**** Given material ****

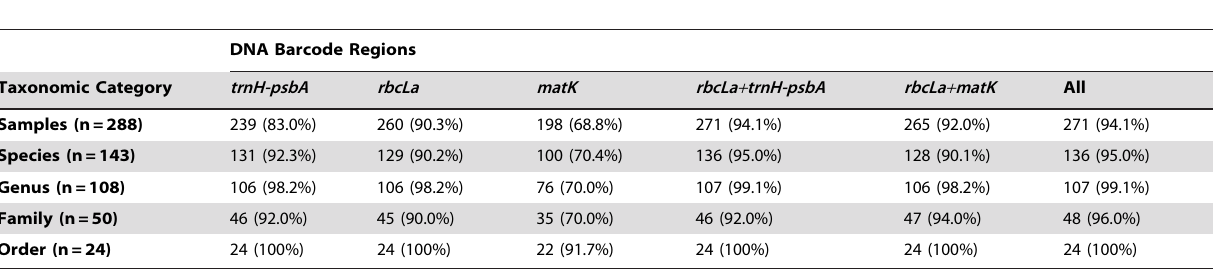
Table 1. Sequence recovery rates for 143 species of trees and shrubs in the Luquillo Forest Dynamics Plot, Puerto Rico.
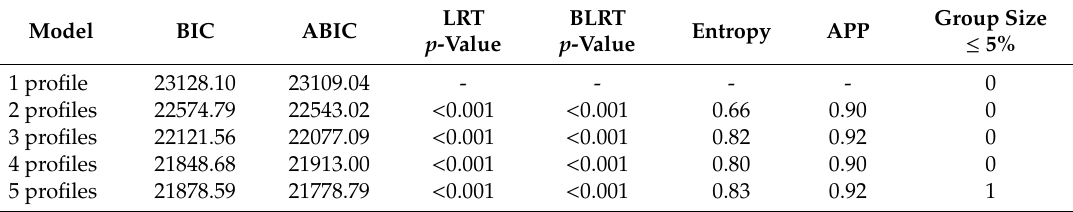
Table 2. Values for di ff erent model parameterizations ( n =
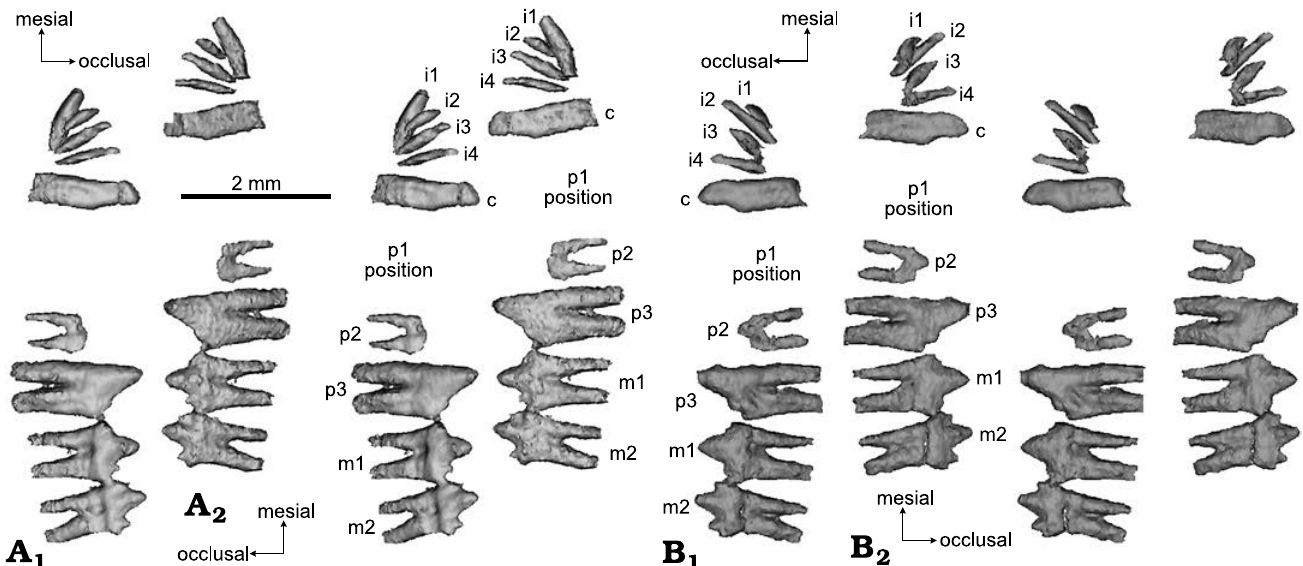
Fig. 8. CT rendering of mammaliaform Hadrocodium wui Luo, Crompton, and Sun, 2001 (holotype, IVPP 8275) from the Lower Lufeng Formation, Lower Jurassic of Yunnan, China. A . Left lower teeth (as preserved and virtually extracted from mandible): incisors, canine, incomplete premolars molars in labial (A 1 , stereopairs) and lingual (A 2 , stereopairs) views. The first premolar (p1) was shed and the vestige of its former alveoli recognizable on right mandible; penultimate premolar (p2) crown broken; ultimate p3 intact. B . Right lower teeth extracted by CT visualization, in labial (B 1 , stereopairs) and lingual (B 2 , stereopairs)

****

Starting at the line that holds "Table 2. Values", copy each line exactly through the end of the listing, both ends included. Leave the pictures out.

Table 2. Values for di ff erent model parameterizations ( n =
Fig. 8. CT rendering of mammaliaform Hadrocodium wui Luo, Crompton, and Sun, 2001 (holotype, IVPP 8275) from the Lower Lufeng Formation, Lower Jurassic of Yunnan, China. A . Left lower teeth (as preserved and virtually extracted from mandible): incisors, canine, incomplete premolars molars in labial (A 1 , stereopairs) and lingual (A 2 , stereopairs) views. The first premolar (p1) was shed and the vestige of its former alveoli recognizable on right mandible; penultimate premolar (p2) crown broken; ultimate p3 intact. B . Right lower teeth extracted by CT visualization, in labial (B 1 , stereopairs) and lingual (B 2 , stereopairs)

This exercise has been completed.